Our naive intuition is correspondence. In a sealed room with one chair we say "the chair", using the definite article referentially. In a restaurant we might invoke the ostensive language act of pointing to a table while uttering "that table." But if we apply a correspondence theory of truth to mathematical objects, we seem committed to the existence of mathematical objects without any ability to produce such an existent. To a large extent, we reach this point because of commonly held beliefs concerning a relationship between mathematics and material reality.

This is why I began by pointing out how we begin our studies with the conflation of truth with belief.

Kant had probably been the first to propose a coherence theory of truth, although there had been no vocabulary to express it as such at the time. He had not been trying to delineate "mathematics". He had been responding to Hume's modern account of skepticism. The argument applies to any correspondence theory of truth intended to make claims about material reality. By relegating mathematics to "intuition" Kant had been trying to provide a basis for "objective knowledge" in contrast with claims of "absolute knowledge" (correspondence with material reality).

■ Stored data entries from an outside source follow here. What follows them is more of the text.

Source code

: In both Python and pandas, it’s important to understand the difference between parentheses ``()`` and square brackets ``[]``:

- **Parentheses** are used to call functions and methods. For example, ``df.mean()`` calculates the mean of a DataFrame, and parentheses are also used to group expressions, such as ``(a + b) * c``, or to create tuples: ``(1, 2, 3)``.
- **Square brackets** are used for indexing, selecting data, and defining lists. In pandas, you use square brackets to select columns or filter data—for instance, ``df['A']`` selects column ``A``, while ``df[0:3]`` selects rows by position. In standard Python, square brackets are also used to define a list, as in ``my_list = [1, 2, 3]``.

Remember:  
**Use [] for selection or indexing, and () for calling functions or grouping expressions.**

Not surprisingly, philosophers -- especially analytic philosophers -- took issue with this. Frege's logical studies arise in this context. Hence one sees the motivation behind his emphasis on truth and his emphasis on extensionality.

Ultimately, these are waters you must navigate for yourself. I find the argument that mathematical objects exist because science is useful to be analogous with the argument that God exists because prayer has efficacy. To be skeptical of the latter without being skeptical of the former is incoherent in my view.